In November 2024, GSAP launched a national board with a focus on targeting key ministers and officials across Whitehall.
He admits other national sector bodies “probably” eye GSAP as competition with their offers. But the Department for Education has been “receptive”, and GSAP’s honorary chair, former skills minister Robert Halfon, “pushes us hard and says one voice has far greater impact”.
He feels fortunate he has “freedoms and flexibilities” to make things happen in the south west, including a sponsor (NOCN) to pay for its event catering.

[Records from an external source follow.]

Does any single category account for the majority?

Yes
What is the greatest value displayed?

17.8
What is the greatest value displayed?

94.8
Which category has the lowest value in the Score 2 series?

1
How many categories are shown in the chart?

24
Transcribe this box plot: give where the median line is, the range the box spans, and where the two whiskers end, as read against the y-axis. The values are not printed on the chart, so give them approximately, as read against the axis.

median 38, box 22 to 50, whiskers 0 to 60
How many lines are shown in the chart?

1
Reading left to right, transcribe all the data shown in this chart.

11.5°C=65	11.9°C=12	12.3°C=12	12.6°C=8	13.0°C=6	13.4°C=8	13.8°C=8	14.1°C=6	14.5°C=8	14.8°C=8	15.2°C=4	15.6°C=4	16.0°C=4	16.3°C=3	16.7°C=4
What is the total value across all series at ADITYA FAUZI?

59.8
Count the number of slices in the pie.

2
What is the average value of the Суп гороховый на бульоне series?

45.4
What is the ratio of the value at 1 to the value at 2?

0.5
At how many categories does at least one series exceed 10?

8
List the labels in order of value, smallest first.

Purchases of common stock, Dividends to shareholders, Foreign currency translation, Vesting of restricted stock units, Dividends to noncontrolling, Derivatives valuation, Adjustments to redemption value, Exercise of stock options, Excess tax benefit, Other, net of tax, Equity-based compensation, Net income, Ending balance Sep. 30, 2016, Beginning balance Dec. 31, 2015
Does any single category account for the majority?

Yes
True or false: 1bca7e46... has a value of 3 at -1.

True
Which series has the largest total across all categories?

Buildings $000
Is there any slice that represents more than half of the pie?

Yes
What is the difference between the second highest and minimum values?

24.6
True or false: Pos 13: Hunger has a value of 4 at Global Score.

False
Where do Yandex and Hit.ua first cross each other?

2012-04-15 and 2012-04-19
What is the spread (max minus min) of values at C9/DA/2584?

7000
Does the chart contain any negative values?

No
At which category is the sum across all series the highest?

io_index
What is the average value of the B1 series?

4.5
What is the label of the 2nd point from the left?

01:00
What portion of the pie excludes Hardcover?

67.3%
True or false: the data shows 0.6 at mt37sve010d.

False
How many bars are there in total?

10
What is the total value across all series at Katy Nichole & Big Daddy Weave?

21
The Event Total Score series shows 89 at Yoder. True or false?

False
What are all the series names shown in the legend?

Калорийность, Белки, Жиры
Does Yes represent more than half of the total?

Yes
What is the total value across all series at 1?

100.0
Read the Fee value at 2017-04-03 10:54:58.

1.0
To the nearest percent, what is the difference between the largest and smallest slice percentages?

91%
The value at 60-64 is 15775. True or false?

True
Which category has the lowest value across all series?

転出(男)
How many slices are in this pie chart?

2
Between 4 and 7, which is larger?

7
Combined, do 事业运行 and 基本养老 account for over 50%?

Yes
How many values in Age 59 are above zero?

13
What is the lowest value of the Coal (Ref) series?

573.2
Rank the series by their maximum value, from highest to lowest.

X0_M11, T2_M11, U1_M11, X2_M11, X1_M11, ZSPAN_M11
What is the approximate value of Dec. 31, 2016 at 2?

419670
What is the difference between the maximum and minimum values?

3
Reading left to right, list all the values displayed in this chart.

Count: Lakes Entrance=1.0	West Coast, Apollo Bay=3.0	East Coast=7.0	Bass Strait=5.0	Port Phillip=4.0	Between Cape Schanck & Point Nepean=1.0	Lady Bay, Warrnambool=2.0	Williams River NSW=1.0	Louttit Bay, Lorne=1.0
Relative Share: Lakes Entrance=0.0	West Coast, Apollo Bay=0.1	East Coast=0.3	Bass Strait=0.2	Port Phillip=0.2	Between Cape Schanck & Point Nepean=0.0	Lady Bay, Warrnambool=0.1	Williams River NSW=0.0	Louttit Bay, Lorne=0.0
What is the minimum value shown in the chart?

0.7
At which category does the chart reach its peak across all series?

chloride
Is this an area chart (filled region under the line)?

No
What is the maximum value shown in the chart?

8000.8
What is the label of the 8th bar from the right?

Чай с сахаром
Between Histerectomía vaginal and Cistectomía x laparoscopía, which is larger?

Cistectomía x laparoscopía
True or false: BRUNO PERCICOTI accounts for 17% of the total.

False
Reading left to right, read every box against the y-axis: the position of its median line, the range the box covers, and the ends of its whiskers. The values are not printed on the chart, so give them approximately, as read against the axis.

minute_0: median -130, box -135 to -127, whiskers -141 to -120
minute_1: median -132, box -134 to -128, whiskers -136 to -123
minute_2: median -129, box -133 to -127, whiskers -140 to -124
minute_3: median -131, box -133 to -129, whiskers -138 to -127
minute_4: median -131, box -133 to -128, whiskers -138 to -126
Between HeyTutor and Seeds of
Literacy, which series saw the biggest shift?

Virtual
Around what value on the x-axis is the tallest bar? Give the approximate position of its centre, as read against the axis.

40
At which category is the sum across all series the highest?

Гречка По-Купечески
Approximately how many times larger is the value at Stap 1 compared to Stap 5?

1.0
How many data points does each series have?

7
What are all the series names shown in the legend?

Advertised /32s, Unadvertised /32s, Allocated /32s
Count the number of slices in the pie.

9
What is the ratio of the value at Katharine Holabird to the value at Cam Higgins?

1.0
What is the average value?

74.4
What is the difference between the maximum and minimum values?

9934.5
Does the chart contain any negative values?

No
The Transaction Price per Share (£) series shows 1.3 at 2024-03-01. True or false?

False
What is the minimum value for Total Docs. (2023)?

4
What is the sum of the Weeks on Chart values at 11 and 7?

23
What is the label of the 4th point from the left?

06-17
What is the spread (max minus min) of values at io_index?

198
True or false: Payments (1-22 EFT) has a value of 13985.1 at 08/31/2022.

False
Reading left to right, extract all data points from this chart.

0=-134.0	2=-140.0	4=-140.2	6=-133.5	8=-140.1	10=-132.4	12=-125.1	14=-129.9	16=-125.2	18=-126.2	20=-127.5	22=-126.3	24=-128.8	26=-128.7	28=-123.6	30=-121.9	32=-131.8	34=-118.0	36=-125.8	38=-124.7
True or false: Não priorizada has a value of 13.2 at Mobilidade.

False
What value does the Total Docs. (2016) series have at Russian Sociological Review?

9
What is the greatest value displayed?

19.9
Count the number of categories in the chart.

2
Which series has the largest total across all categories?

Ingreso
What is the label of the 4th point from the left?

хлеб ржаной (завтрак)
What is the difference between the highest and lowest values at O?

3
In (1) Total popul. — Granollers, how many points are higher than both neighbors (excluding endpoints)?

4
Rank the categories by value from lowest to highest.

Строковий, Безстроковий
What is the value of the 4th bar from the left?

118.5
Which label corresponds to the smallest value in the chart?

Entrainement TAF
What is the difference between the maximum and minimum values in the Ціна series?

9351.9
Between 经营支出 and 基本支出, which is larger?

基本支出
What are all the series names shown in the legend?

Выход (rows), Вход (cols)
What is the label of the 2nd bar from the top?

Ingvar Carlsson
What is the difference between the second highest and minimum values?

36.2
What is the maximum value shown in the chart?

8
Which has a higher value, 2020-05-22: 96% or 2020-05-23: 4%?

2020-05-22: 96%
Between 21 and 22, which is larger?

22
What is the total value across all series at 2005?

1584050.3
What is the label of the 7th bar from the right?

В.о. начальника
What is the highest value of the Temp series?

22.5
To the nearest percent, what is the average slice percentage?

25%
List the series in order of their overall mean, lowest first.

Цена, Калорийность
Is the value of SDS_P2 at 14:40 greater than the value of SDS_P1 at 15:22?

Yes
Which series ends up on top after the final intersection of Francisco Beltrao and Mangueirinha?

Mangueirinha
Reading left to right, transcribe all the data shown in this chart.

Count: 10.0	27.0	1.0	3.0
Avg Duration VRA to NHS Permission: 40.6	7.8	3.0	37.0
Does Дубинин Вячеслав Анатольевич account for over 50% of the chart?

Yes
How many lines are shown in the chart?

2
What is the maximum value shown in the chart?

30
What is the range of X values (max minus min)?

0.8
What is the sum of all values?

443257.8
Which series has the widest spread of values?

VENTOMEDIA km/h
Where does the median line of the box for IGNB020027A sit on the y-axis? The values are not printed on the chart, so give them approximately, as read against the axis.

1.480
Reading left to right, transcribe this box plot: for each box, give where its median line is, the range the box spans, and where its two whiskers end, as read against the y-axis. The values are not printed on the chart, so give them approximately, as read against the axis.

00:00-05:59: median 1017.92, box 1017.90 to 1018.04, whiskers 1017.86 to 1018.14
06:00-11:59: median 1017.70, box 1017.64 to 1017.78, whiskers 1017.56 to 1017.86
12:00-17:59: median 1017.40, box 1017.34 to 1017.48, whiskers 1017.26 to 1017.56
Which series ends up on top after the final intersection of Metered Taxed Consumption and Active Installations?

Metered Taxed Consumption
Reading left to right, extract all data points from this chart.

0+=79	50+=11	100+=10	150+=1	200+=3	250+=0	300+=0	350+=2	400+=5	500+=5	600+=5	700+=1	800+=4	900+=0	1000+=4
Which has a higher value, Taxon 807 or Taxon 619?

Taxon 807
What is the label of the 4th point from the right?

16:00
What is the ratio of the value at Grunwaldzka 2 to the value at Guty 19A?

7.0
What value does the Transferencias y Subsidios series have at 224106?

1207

GSAP does not charge for these events or for its training webinars, but the work “definitely pays for itself” by giving Blakeley’s team close access to “the biggest stakeholders in this game” to develop business with.
He sees the new industrial strategy and the clean energy workforce strategy as the “easy bit”, having seen many similar strategies go “by the by” over the years.
“It’s the implementation that’s the challenge. If this green skills agenda is as complicated and challenging as we know it is, working together will keep us inspired and make sure that we deliver an absolutely great product.”